We asked John Drury, CEO of Waste Mangement (93 and 78 on the 1998 CE 100), what was the best measure of a CEO's communicating and listening skills. Most would agree with his answer, "If you and the other individual(s) involved get the desired RESULT, the communication was a success." As we scan the outstanding stock-price results that each of these companies has delivered, we can assume that we have just found a great and positive test of their communications' skills.

Donald W. Mitchell is chairman and chief executive of Mitchell and Company, a financial and management benchmarking and consulting firm in Waltham, Massachusetts, focused on how to make rapid, successful improvements in organizational performance. He also heads OUTSTANDING CEOs (a best-practice-improving organization whose members are primarily current and former CE 100 CEOs) and TWENTY TIMES PROGRESS (an organization for teaching executives breakthrough methods for improving important management processes). He is co-author of The 2,000 Percent Solution: Free Your Organization from "Stalled" Thinking to Achieve Exponential Success, published in January 1999 by AMACOM Books. Additional research and analysis for this article were conducted by Carol Coles, president of Mitchell and Company and co-author of The 2,000 Percent Solution, and Mitchell and Company's Joan Henson. For more information, visit Mitchell and Company's Web sites (www.mitchellandco.com, www.2000percentsolution.com, www.spg100.com, and www.fastforward400.com).

All-Star Repeaters

Last year, five CEOs and their companies appeared on the CE 100 list for the fifth time, something that had never happened before. This year, that success has been surpassed as three CEOs appear for an unprecedented six times: Michael Birck of Tellabs, Tom Golisano of Paychex, and Lowry Mays of Clear Channel Communications. Birck and Mays have now appeared for six consecutive years on the list.

Four other CEOs and their companies reached the list for a fifth time: Bill Gates of Microsoft, Charles McCall of HBO & Company, Harold Messmer of Robert Half (for five consecutive years), and Charles Schwab of Charles Schwab.

A great benefit for you is that having such sustained success helps to focus attention on the attributes that differentiate these executives from less successful ones. In our future articles, we will focus attention on describing the key lessons for you. Since most of these CEOs are not household names yet, you will be receiving new insights that will not be appreciated by others for years to come.

Perhaps the most interesting finding is that 7 out of 8 of these companies provide services, rather than physical products. This observation is all the more remarkable in that most observers believe that service companies lag manufacturing firms in management effectiveness, and that service companies are much more difficult to manage. Whatever the facts really are, our all-star CEOs are overcoming the popular wisdom. Of course, service companies had an advantage in 1998, because they were not affected very much by the economic downturn in Asia, South America, and parts of Europe.

Another important characteristic is that these companies were far more likely to compete based on innovative new services and products rather than simply providing the same offerings more efficiently.
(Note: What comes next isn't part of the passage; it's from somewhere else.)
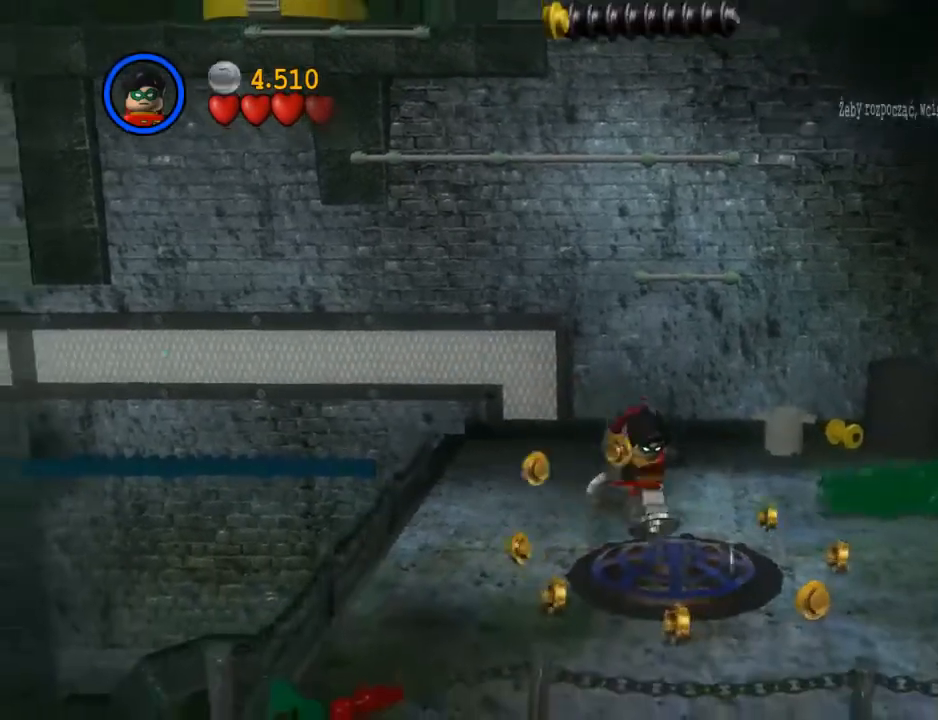
{"buttons": [], "left_stick": "up-right", "events": [[100, "left_stick", "right"], [300, "X", "down"], [333, "left_stick", "up-right"], [400, "X", "up"]]}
This jibes with earlier research with the CE 100 that showed that these CEOs have felt that having innovative strategies is the best way to grow stock price. In recent conversations with most of these executives, it is clear that they are again launched on a new cycle of innovation that may drive their success forward for many more years in the future.

We look forward to reporting on the seven time repeaters next year.

The CE 100 Investment Guide

One of the favorite theories about the efficiency of capital markets is that so much information flows that any investment method that is publicly disclosed will soon fail to work because so many people will begin to use it. The results of our CE 100 investment management methodology seem to be contrary to that theory.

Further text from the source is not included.